Ömer ağır ağır başını çevirdi, bir felaket haberi veriyormuş gibi:

"Şurada genç bir kız oturuyordu, gördün mü?" dedi.

"Görmedim, ne olmuş?"

"Şimdiye kadar ben de görmemiştim!"

"Saçmalıyor musun?"

"Şimdiye kadar böyle bir mahluk görmemiştim diyorum!"

Nihat canı sıkılmış gibi yüzünü buruşturdu, tekrar ayağa kalkarak:

"Sen bütün büyük laflarına ve dillere destan olan zekâna rağmen asla ciddi bir insan olamayacaksın!" dedi.

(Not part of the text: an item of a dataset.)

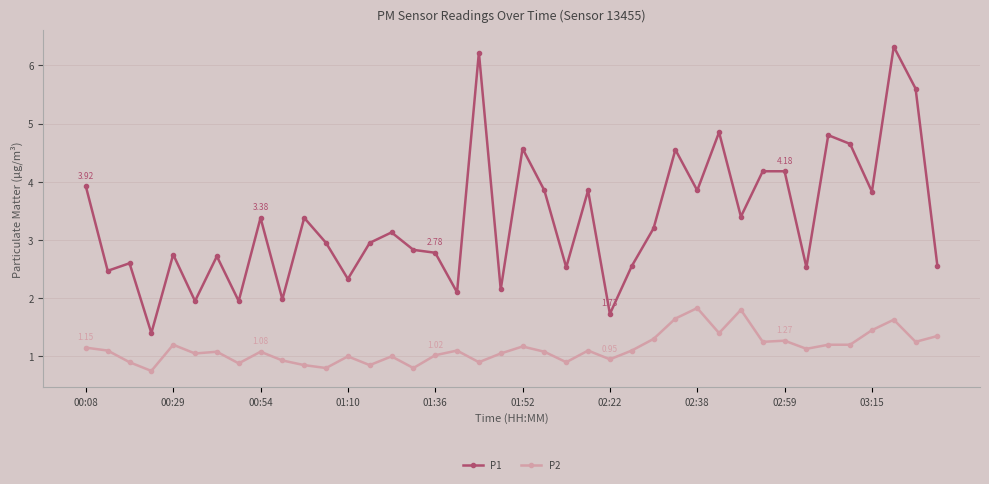

List the series in order of their overall mean, highest first.

P1, P2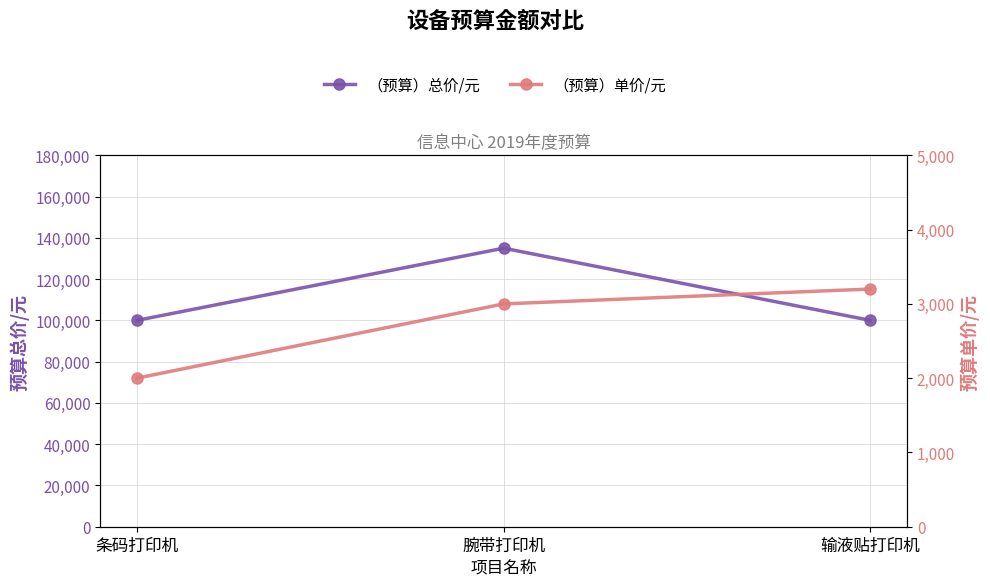

What is the label of the 2nd point from the left?

腕带打印机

Bu cümleden sonra dudaklarının kenarında kalan bir istihza çizgisi birkaç saniye kadar devam etti, sonra yerini lakayt bir ifadeye bıraktı. Ömer de kalkmıştı. Boynunu uzatıp ayaklarının ucuna kalkarak aranıyordu. Bir aralık Nihat'a döndü:

"Daha oturuyor!" dedi. Sonra gözlerini arkadaşının yüzüne dikerek:

"Gevezeliği bırak. Şu anda ömrümün en ehemmiyetli dakikalarını yaşıyorum. Hislerim beni şimdiye kadar asla aldatmamıştır. Müthiş bir şey oldu veya olacak. Şurada gördüğüm genç kız, bana, daha dünyaya gelmeden, daha dünyanın, daha kâinatın teşekkül ettiği sıralardan tanıdığım birisi gibi geldi. Sana nasıl anlatabilirim. 'İlk görüşte deli gibi âşık oldum, yanıyorum,tutuşuyorum!' gibi laflar mı söyleyeyim? Fakat işin tuhaf yanı bunlardan başka da söyleyecek sözüm yok. Hatta burada seninle nasıl durup çene çaldığıma hayret  ediyorum. Bundan sonra ömrümün bir dakikasının bile ondan uzakta geçmesi benim için ölüm demektir. Demin pek göklere çıkardığım ölüme şimdi müthiş bir şey gibi bakmama da hayret etme, ne diye mi hayret etmeyeceksin? Ne bileyim ben? Sana izahat verecek değilim ya... Ne lüzumu var! Yalnız ukalalık etmeden bana bir akıl öğret! Ne yapayım? Korkunç bir vaziyet karşısındayım. Onu bir kere gözden kaybedersem ölünceye kadar ömrüm yalnız aramakla geçer; ve herhalde bu müddet pek kısa olur. Of be! Saçmalıyorum. Fakat fevkalade doğru söylüyorum. Onu bir daha hiç görmemek ihtimali en feci ve maalesef en akla yakın olanı. Düşün ki şu anda çehresini hatırlayamıyorum bile, fakat hafızamdan daha derin bir yerde onun bir taşa hakkedilmiş kadar keskin bir tasvirinin, akılların almayacağı kadar eski zamanlardan beri mevcut olduğuna eminim. Şu kalabalığın içine gözlerim kapalı olarak karışsam bir kuvvet beni muhakkak hiç şaşırtmadan doğru ona götürecektir."